PROBLEM TO SOLVE: Quote the listing below in full and exactly as written, but omit every picture.

Contour annotation records:
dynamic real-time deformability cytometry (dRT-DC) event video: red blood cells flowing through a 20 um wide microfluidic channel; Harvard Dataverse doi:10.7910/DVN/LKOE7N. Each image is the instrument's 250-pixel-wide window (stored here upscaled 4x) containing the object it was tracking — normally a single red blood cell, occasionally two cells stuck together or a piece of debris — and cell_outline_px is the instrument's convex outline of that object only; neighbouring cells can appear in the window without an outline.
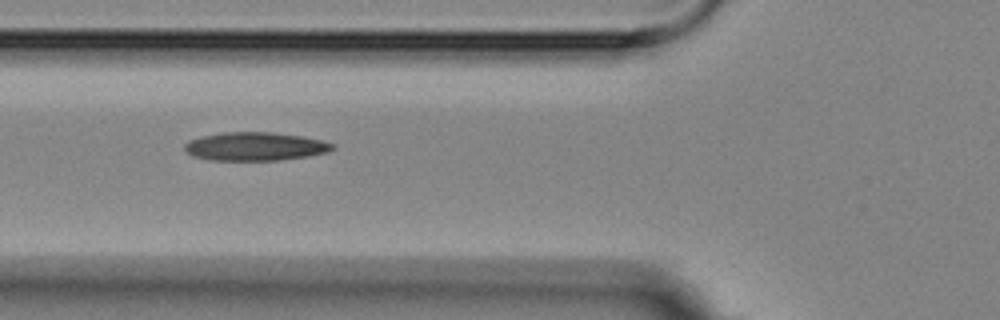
{"species": "Egyptian fruit bat (a non-hibernating species)", "species_latin": "Rousettus aegyptiacus", "temperature_condition": "room temperature", "stored_images_in_passage": 14, "camera_frame_rate_fps": 3000, "um_per_image_px": 0.085, "animal": {"sex": "female"}, "frame": {"image": 1, "passage_image": 4, "time_ms": 3.333, "image_size_px": [1000, 320], "cell_outline_px": [[336, 148], [328, 152], [308, 156], [280, 160], [208, 160], [192, 156], [184, 148], [184, 144], [188, 140], [200, 136], [224, 132], [272, 132], [300, 136], [320, 140], [336, 144]], "centroid_in_image_um": [21.68, 12.45], "position_along_channel_um": 104.1, "area_um2": 24.62}}
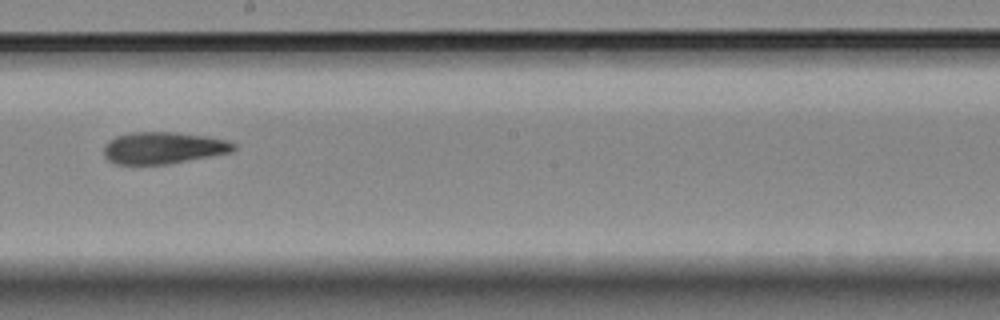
{"frame": {"image": 2, "passage_image": 7, "time_ms": 7.0, "image_size_px": [1000, 320], "cell_outline_px": [[236, 148], [232, 152], [168, 164], [116, 164], [108, 160], [104, 156], [104, 144], [108, 140], [116, 136], [132, 132], [176, 132], [204, 136], [224, 140], [236, 144]], "centroid_in_image_um": [13.84, 12.57], "position_along_channel_um": 234.4, "area_um2": 24.04}}
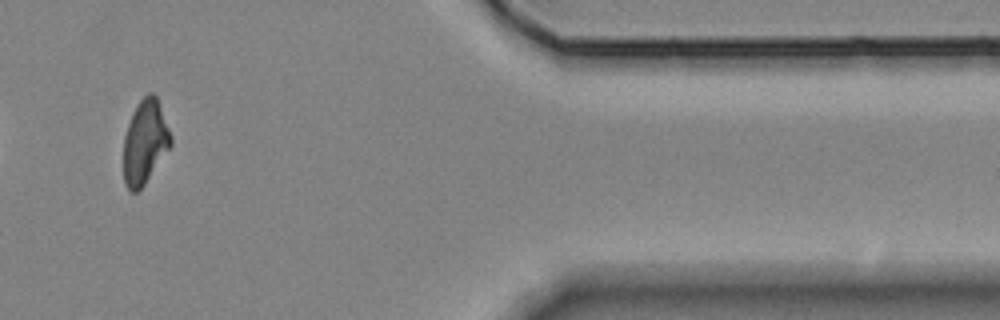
{"frame": {"image": 3, "passage_image": 12, "time_ms": 12.667, "image_size_px": [1000, 320], "cell_outline_px": [[172, 144], [144, 184], [136, 192], [128, 192], [124, 184], [124, 136], [132, 112], [140, 100], [148, 92], [152, 92], [156, 96], [172, 136]], "centroid_in_image_um": [12.31, 12.07], "position_along_channel_um": 399.1, "area_um2": 22.95}, "authors_computed_cell_mechanics": {"area_um2": 23.7847, "velocity_mm_per_s": 3.5283, "shape_relaxation_time_tau1_ms": null, "shape_relaxation_time_tau2_ms": 7.5404, "deformation_change_tau1": null, "deformation_change_tau2": 0.171}}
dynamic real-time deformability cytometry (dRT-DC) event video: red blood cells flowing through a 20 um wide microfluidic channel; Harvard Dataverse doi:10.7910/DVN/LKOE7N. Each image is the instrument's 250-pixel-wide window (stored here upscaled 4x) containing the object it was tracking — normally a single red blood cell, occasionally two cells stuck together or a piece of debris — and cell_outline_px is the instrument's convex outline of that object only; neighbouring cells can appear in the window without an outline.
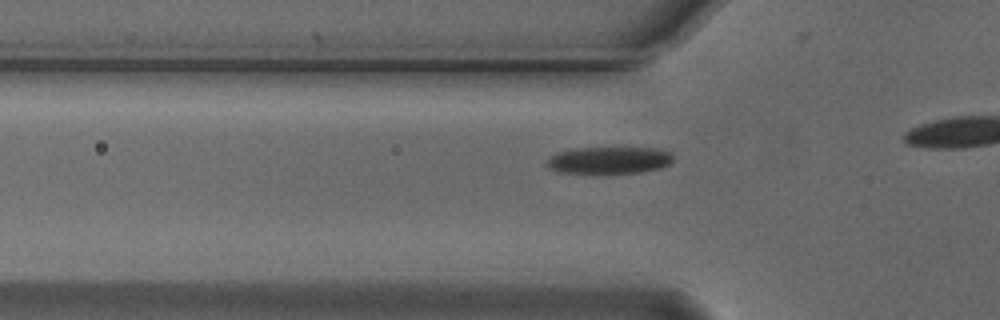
{"species": "Egyptian fruit bat (a non-hibernating species)", "species_latin": "Rousettus aegyptiacus", "temperature_condition": "cold", "stored_images_in_passage": 16, "camera_frame_rate_fps": 3000, "um_per_image_px": 0.085, "animal": {"sex": "male"}, "frame": {"image": 1, "passage_image": 10, "time_ms": 3.0, "image_size_px": [1000, 320], "cell_outline_px": [[672, 160], [668, 164], [660, 168], [640, 172], [592, 176], [556, 172], [548, 168], [548, 160], [556, 152], [572, 148], [660, 148], [672, 152]], "centroid_in_image_um": [51.73, 13.66], "position_along_channel_um": 74.1, "area_um2": 20.81}}
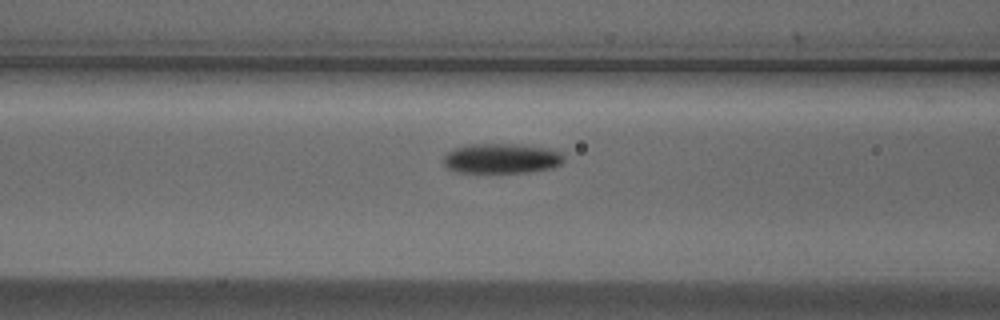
{"frame": {"image": 2, "passage_image": 14, "time_ms": 4.333, "image_size_px": [1000, 320], "cell_outline_px": [[564, 160], [560, 164], [552, 168], [528, 172], [460, 172], [448, 168], [444, 164], [444, 156], [452, 148], [468, 144], [520, 144], [556, 148], [564, 156]], "centroid_in_image_um": [42.68, 13.44], "position_along_channel_um": 123.9, "area_um2": 21.27}}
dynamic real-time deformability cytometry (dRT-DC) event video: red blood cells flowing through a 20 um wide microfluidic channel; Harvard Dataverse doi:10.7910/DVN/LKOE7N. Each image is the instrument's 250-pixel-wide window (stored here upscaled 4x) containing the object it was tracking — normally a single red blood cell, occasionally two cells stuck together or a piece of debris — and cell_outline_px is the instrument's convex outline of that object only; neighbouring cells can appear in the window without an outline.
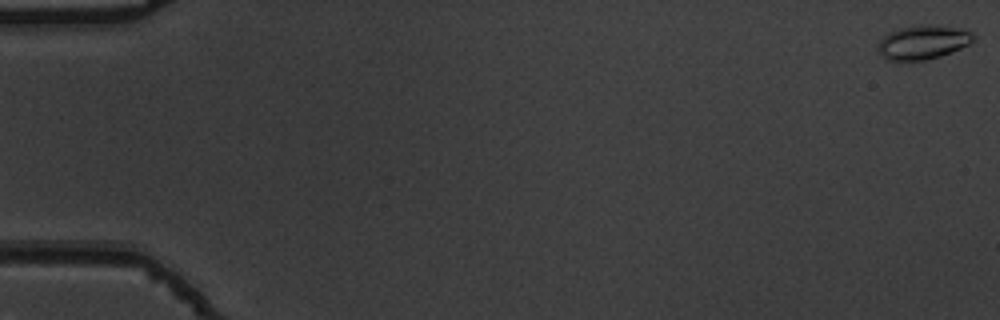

OUTPUT BELOW:
dynamic real-time deformability cytometry (dRT-DC) event video: red blood cells flowing through a 20 um wide microfluidic channel; Harvard Dataverse doi:10.7910/DVN/LKOE7N. Each image is the instrument's 250-pixel-wide window (stored here upscaled 4x) containing the object it was tracking — normally a single red blood cell, occasionally two cells stuck together or a piece of debris — and cell_outline_px is the instrument's convex outline of that object only; neighbouring cells can appear in the window without an outline.
{"species": "Egyptian fruit bat (a non-hibernating species)", "species_latin": "Rousettus aegyptiacus", "temperature_condition": "room temperature", "stored_images_in_passage": 14, "camera_frame_rate_fps": 3000, "um_per_image_px": 0.085, "animal": {"sex": "female"}, "frame": {"image": 1, "passage_image": 4, "time_ms": 3.333, "image_size_px": [1000, 320], "cell_outline_px": [[336, 148], [328, 152], [308, 156], [280, 160], [208, 160], [192, 156], [184, 148], [184, 144], [188, 140], [200, 136], [224, 132], [272, 132], [300, 136], [320, 140], [336, 144]], "centroid_in_image_um": [21.68, 12.45], "position_along_channel_um": 104.1, "area_um2": 24.62}}
{"frame": {"image": 2, "passage_image": 7, "time_ms": 7.0, "image_size_px": [1000, 320], "cell_outline_px": [[236, 148], [232, 152], [168, 164], [116, 164], [108, 160], [104, 156], [104, 144], [108, 140], [116, 136], [132, 132], [176, 132], [204, 136], [224, 140], [236, 144]], "centroid_in_image_um": [13.84, 12.57], "position_along_channel_um": 234.4, "area_um2": 24.04}}
{"frame": {"image": 3, "passage_image": 12, "time_ms": 12.667, "image_size_px": [1000, 320], "cell_outline_px": [[172, 144], [144, 184], [136, 192], [128, 192], [124, 184], [124, 136], [132, 112], [140, 100], [148, 92], [152, 92], [156, 96], [172, 136]], "centroid_in_image_um": [12.31, 12.07], "position_along_channel_um": 399.1, "area_um2": 22.95}, "authors_computed_cell_mechanics": {"area_um2": 23.7847, "velocity_mm_per_s": 3.5283, "shape_relaxation_time_tau1_ms": null, "shape_relaxation_time_tau2_ms": 7.5404, "deformation_change_tau1": null, "deformation_change_tau2": 0.171}}
dynamic real-time deformability cytometry (dRT-DC) event video: red blood cells flowing through a 20 um wide microfluidic channel; Harvard Dataverse doi:10.7910/DVN/LKOE7N. Each image is the instrument's 250-pixel-wide window (stored here upscaled 4x) containing the object it was tracking — normally a single red blood cell, occasionally two cells stuck together or a piece of debris — and cell_outline_px is the instrument's convex outline of that object only; neighbouring cells can appear in the window without an outline.
{"species": "Egyptian fruit bat (a non-hibernating species)", "species_latin": "Rousettus aegyptiacus", "temperature_condition": "cold", "stored_images_in_passage": 16, "camera_frame_rate_fps": 3000, "um_per_image_px": 0.085, "animal": {"sex": "male"}, "frame": {"image": 1, "passage_image": 10, "time_ms": 3.0, "image_size_px": [1000, 320], "cell_outline_px": [[672, 160], [668, 164], [660, 168], [640, 172], [592, 176], [556, 172], [548, 168], [548, 160], [556, 152], [572, 148], [660, 148], [672, 152]], "centroid_in_image_um": [51.73, 13.66], "position_along_channel_um": 74.1, "area_um2": 20.81}}
{"frame": {"image": 2, "passage_image": 14, "time_ms": 4.333, "image_size_px": [1000, 320], "cell_outline_px": [[564, 160], [560, 164], [552, 168], [528, 172], [460, 172], [448, 168], [444, 164], [444, 156], [452, 148], [468, 144], [520, 144], [556, 148], [564, 156]], "centroid_in_image_um": [42.68, 13.44], "position_along_channel_um": 123.9, "area_um2": 21.27}}
dynamic real-time deformability cytometry (dRT-DC) event video: red blood cells flowing through a 20 um wide microfluidic channel; Harvard Dataverse doi:10.7910/DVN/LKOE7N. Each image is the instrument's 250-pixel-wide window (stored here upscaled 4x) containing the object it was tracking — normally a single red blood cell, occasionally two cells stuck together or a piece of debris — and cell_outline_px is the instrument's convex outline of that object only; neighbouring cells can appear in the window without an outline.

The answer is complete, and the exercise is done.